Some of the reactionary influences in the Victorian age are laid out clearly here, albeit in the context of post-Revolution France. The Frenchman accused of attempted rape was convicted, the narrator says, by the following reactionary principles: "by social prestige, by the myth of the pure-minded virgin, by psychological ignorance, by a society in full reaction from the pernicious notions of freedom disseminated by the French Revolution" (185). Many of these forces play a role in British Victorian society as well, but the one most relevant to Sarah and Charles is the "myth of the pure-minded virgin." Sarah, to Charles' knowledge, is not a virgin, but he believes in some deep innocence in her, and he tends to idealize womanly innocence and purity like the majority of men in his era - this is why he is unable to believe Dr. Grogan's claims in Chapter 27 that Sarah has hurt herself in order to ensnare him. In Charles’ view, women are capable neither of violent actions nor of having sexual or immoral ends that they could desire (such as seducing Charles while knowing that he has a fiancée).

The case studies in the pages that Dr. Grogan gives Charles to read paint a very different picture of what the female psyche is capable of. The conclusion of the doctors in the studies is this: it is far from impossible for "a girl, in order to attain a desired end, to inflict pain upon herself" (187). Of course, Charles is shocked - he had no idea that "the pure and sacred sex" (women) could have such "perversions," and he identifies with the Frenchman who was falsely accused by the hysteric young girl (188). His view of Sarah changes after reading this book; he can now believe that she manipulated him atrociously for her own ends, and he believes that she - whom he thought so innocent and actually pure - is a "whore" (188).

To Charles' credit, this shift in attitude does not last very long. Upon rereading the text, he realizes that Sarah is not actually like the girls whose hysteria is described: she is really a "woman of exceptional courage" who is "crying for help," and he has judged her wrongly (189). The discussion comes back to fate and free will - Charles is ashamed at his actions and feels he has no free will; he has only been acting out the part that society expects of him. Sarah is his destiny, he realizes, and in order to try and gain some free will back, he sets out to find her.

Chapter 29:

Nature awes Charles, and often makes him feel distinctly unscientific. He thinks more in terms of art and religion when the beauty of nature overwhelms him.

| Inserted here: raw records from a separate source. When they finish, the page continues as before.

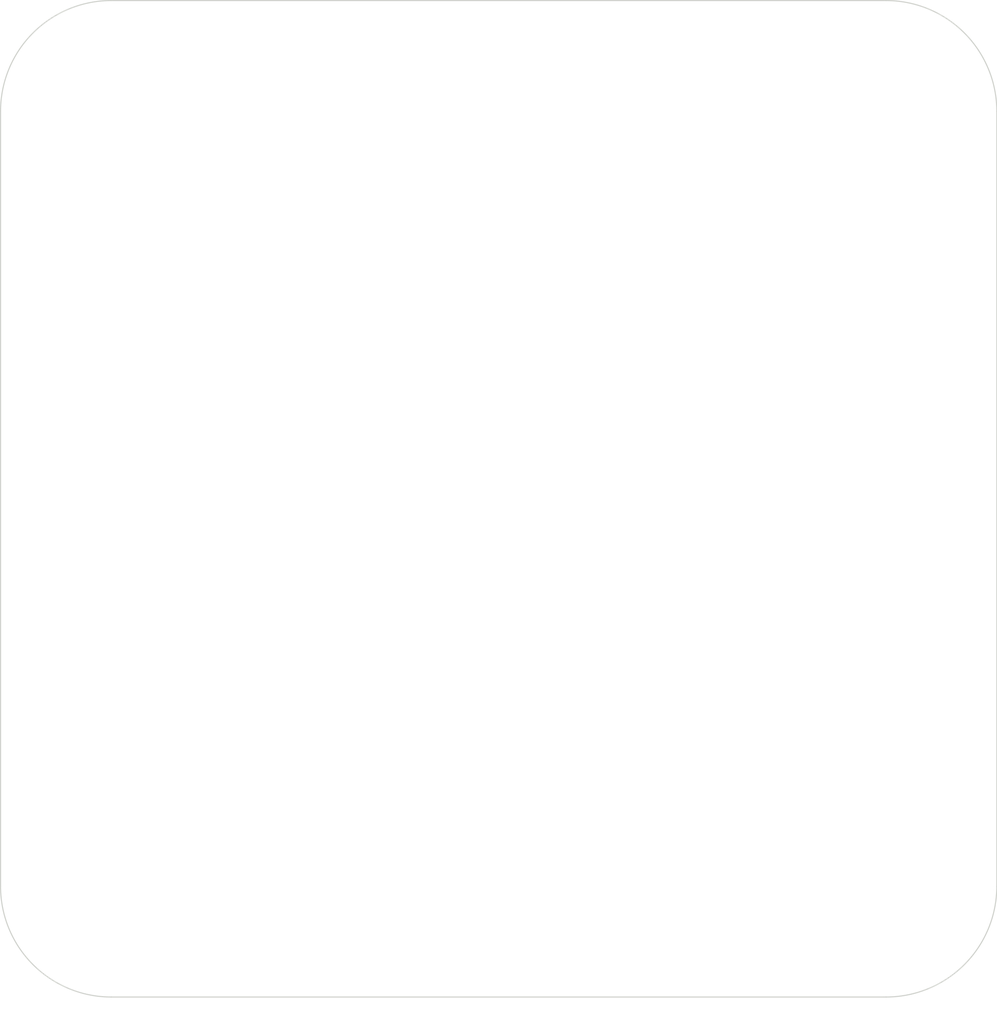
<source format=kicad_pcb>
(kicad_pcb (version 20221018) (generator pcbnew)

  (general
    (thickness 1.6)
  )

  (paper "A4")
  (layers
    (0 "F.Cu" signal)
    (31 "B.Cu" signal)
    (32 "B.Adhes" user "B.Adhesive")
    (33 "F.Adhes" user "F.Adhesive")
    (34 "B.Paste" user)
    (35 "F.Paste" user)
    (36 "B.SilkS" user "B.Silkscreen")
    (37 "F.SilkS" user "F.Silkscreen")
    (38 "B.Mask" user)
    (39 "F.Mask" user)
    (40 "Dwgs.User" user "User.Drawings")
    (41 "Cmts.User" user "User.Comments")
    (42 "Eco1.User" user "User.Eco1")
    (43 "Eco2.User" user "User.Eco2")
    (44 "Edge.Cuts" user)
    (45 "Margin" user)
    (46 "B.CrtYd" user "B.Courtyard")
    (47 "F.CrtYd" user "F.Courtyard")
    (48 "B.Fab" user)
    (49 "F.Fab" user)
    (50 "User.1" user)
    (51 "User.2" user)
    (52 "User.3" user)
    (53 "User.4" user)
    (54 "User.5" user)
    (55 "User.6" user)
    (56 "User.7" user)
    (57 "User.8" user)
    (58 "User.9" user)
  )

  (setup
    (pad_to_mask_clearance 0)
    (grid_origin 17 17)
    (pcbplotparams
      (layerselection 0x00010fc_ffffffff)
      (plot_on_all_layers_selection 0x0000000_00000000)
      (disableapertmacros false)
      (usegerberextensions false)
      (usegerberattributes true)
      (usegerberadvancedattributes true)
      (creategerberjobfile true)
      (dashed_line_dash_ratio 12.000000)
      (dashed_line_gap_ratio 3.000000)
      (svgprecision 4)
      (plotframeref false)
      (viasonmask false)
      (mode 1)
      (useauxorigin false)
      (hpglpennumber 1)
      (hpglpenspeed 20)
      (hpglpendiameter 15.000000)
      (dxfpolygonmode true)
      (dxfimperialunits true)
      (dxfusepcbnewfont true)
      (psnegative false)
      (psa4output false)
      (plotreference true)
      (plotvalue true)
      (plotinvisibletext false)
      (sketchpadsonfab false)
      (subtractmaskfromsilk false)
      (outputformat 1)
      (mirror false)
      (drillshape 1)
      (scaleselection 1)
      (outputdirectory "")
    )
  )

  (net 0 "")

  (footprint "oomlout_oomp_part_footprints:mhm3_electronic_mounting_hole_m3" (layer "F.Cu") (at -7.5 -15))

  (footprint "oomlout_oomp_part_footprints:mhm6_electronic_mounting_hole_m6" (layer "F.Cu") (at 15 15))

  (footprint "oomlout_oomp_part_footprints:mhm6_electronic_mounting_hole_m6" (layer "F.Cu") (at 0 -15))

  (footprint "oomlout_oomp_part_footprints:mhm6_electronic_mounting_hole_m6" (layer "F.Cu") (at 15 -15))

  (footprint "oomlout_oomp_part_footprints:mhm3_electronic_mounting_hole_m3" (layer "F.Cu") (at 7.5 15))

  (footprint "oomlout_oomp_part_footprints:mhm6_electronic_mounting_hole_m6" (layer "F.Cu") (at -15 -15))

  (footprint "oomlout_oomp_part_footprints:mhm3_electronic_mounting_hole_m3" (layer "F.Cu") (at -7.5 15))

  (footprint "oomlout_oomp_part_footprints:mhm3_electronic_mounting_hole_m3" (layer "F.Cu") (at 7.5 -15))

  (footprint "oomlout_oomp_part_footprints:mhm6_electronic_mounting_hole_m6" (layer "F.Cu") (at -15 15))

  (gr_line (start 22 -18) (end 22 17)
    (stroke (width 0.05) (type default)) (layer "Edge.Cuts") (tstamp 01f36904-4d53-4d25-930b-8b8e5f76aee2))
  (gr_arc (start 17 -23) (mid 20.535534 -21.535534) (end 22 -18)
    (stroke (width 0.05) (type default)) (layer "Edge.Cuts") (tstamp 0a84c921-dc7b-41f8-96d9-662d1e401791))
  (gr_line (start -18 -23) (end 17 -23)
    (stroke (width 0.05) (type default)) (layer "Edge.Cuts") (tstamp 1961ecf5-bacf-4771-a12a-b3b30a8554b4))
  (gr_arc (start -23 -18) (mid -21.535534 -21.535534) (end -18 -23)
    (stroke (width 0.05) (type default)) (layer "Edge.Cuts") (tstamp 23b726ad-fdca-4315-bb42-e8dcf4041c16))
  (gr_line (start -23 17) (end -23 -18)
    (stroke (width 0.05) (type default)) (layer "Edge.Cuts") (tstamp 3ee75cd1-5e0c-4b0e-93e8-66294cd8dc72))
  (gr_line (start 17 22) (end -18 22)
    (stroke (width 0.05) (type default)) (layer "Edge.Cuts") (tstamp 4f210958-1868-429d-ab84-2288a5ea1cbd))
  (gr_arc (start -18 22) (mid -21.535534 20.535534) (end -23 17)
    (stroke (width 0.05) (type default)) (layer "Edge.Cuts") (tstamp 83a523ff-c689-4815-8a11-10c6daa507a9))
  (gr_arc (start 22 17) (mid 20.535534 20.535534) (end 17 22)
    (stroke (width 0.05) (type default)) (layer "Edge.Cuts") (tstamp cde49688-31cf-4333-8064-a2335b9ccb92))

)

</source>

In Chapter 10, he laments the "inadequacies of his own time's approach to nature," although "Science eventually regain[s]" its power over him (60). Here, he is compared to a Saint in a painting of Pisanello’s. Like the Saint, he is astonished by "Nature's profoundest secret": that all life is equal, every animal both "appointed" and "unique" (191). This goes against the scientific "pseudo-Linnaean" theory that nature is ranked according to class, kingdom, order, and so forth; and it also goes against the idea of Darwin's 'survival of the fittest' - everything is equally divine and wonderful (191). When faced with this beautiful scene, instead of feeling like the "naturally selected" as he usually does when he is in town, Charles feels "in all ways excommunicated" and unable to fully immerse himself in this paradisiacal landscape (132, 192).

Chapter 30:

Sarah finally exhibits her strength of character to Mrs. Poulteney, with whom she has always been meek and relatively obedient. The old woman is shocked, and this is partly because Sarah speaks like a modern woman: calmly and coolly, repressing her emotion in order to deliver an exquisitely impertinent remark: she will leave the room with "the greatest pleasure," because "all [she has] ever experienced in it is hypocrisy" (194). Of course, this dismissal is devastating - how will she make ends meet? - and Sarah breaks down into tears at the end of the chapter.